• DOCUMENT SECTION:
********
CA-No. 562. August 23, 1946
THE PEOPLE OF THE PHILIPPINES, PLAINTIFF AND APPELLEE, VS. GREGORIO DE GOROSTIZA AND ARSENIO TICZON, DEFENDANTS AND APPELLANTS.
PERFECTO, J.:
The prosecution presented evidence to the effect that at about 6 o’clock in
the afternoon of October 21, 1942, three policemen of the vice squad of the City
of San Pablo, named Quirico Azucena, Domingo Lacatan and Teofilo Cruz went to
barrio Concepcion upon tip that jueteng was to be played there. On
reaching near the precise place, they made a semicircle around a shed, which had
no walls, and saw persons going inside one after another and handling Gregoz-io
de Gorostiza small bundles of paper. Arsenio Ticzon was the last to come. The
policemen, who were watching what was going on inside the shed where the accused
and other persons were gathered, upon noticing that they were about to play
jueteng, raided the place. The group of persons scampered away. Leaving
on the table the bag Exhibit F, Gorostiza ran to an adjoining house. Cruz picked
up the bag and followed Gorostiza who, when called upon to surrender, gave
himself up. As Ticzon was intending to run away, he was grabbed by Azucena.
********
• PROVIDED MATERIAL:
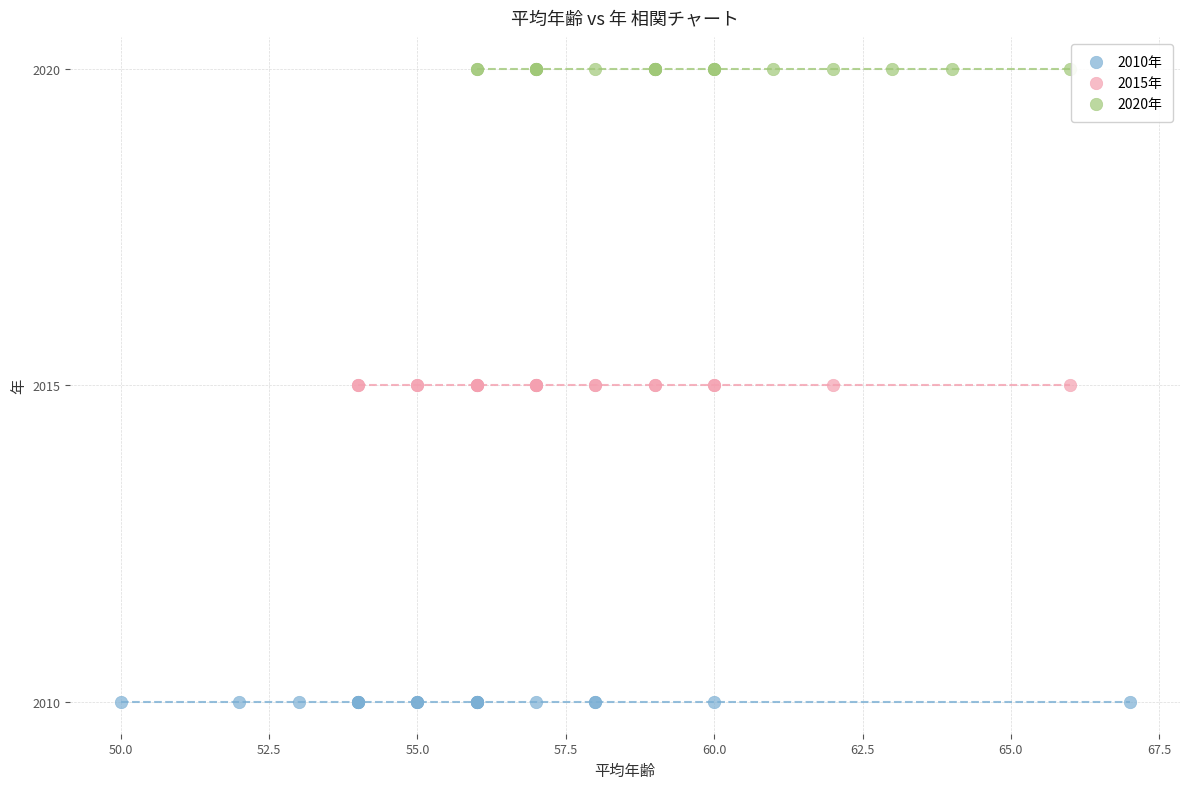

What are all the series names shown in the legend?

2010年, 2015年, 2020年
********
• SET OF TASKS:
1) From the court decision, list the names of the three policemen of the vice squad who went to barrio Concepcion.
2) Answer these from the court decision:
(a) On what date did the policemen go to barrio Concepcion?
(b) Where did Gorostiza run after the raid?
(c) Which policeman grabbed Ticzon?
3) According to the court decision, why did the policemen raid the shed?

• LIST OF ANSWERS:
1) Quirico Azucena, Domingo Lacatan, Teofilo Cruz

2)
(a) October 21, 1942
(b) To an adjoining house
(c) Azucena

3) While watching the accused and the other people gathered inside the shed, the policemen noticed that the group was about to play jueteng, so they raided the place.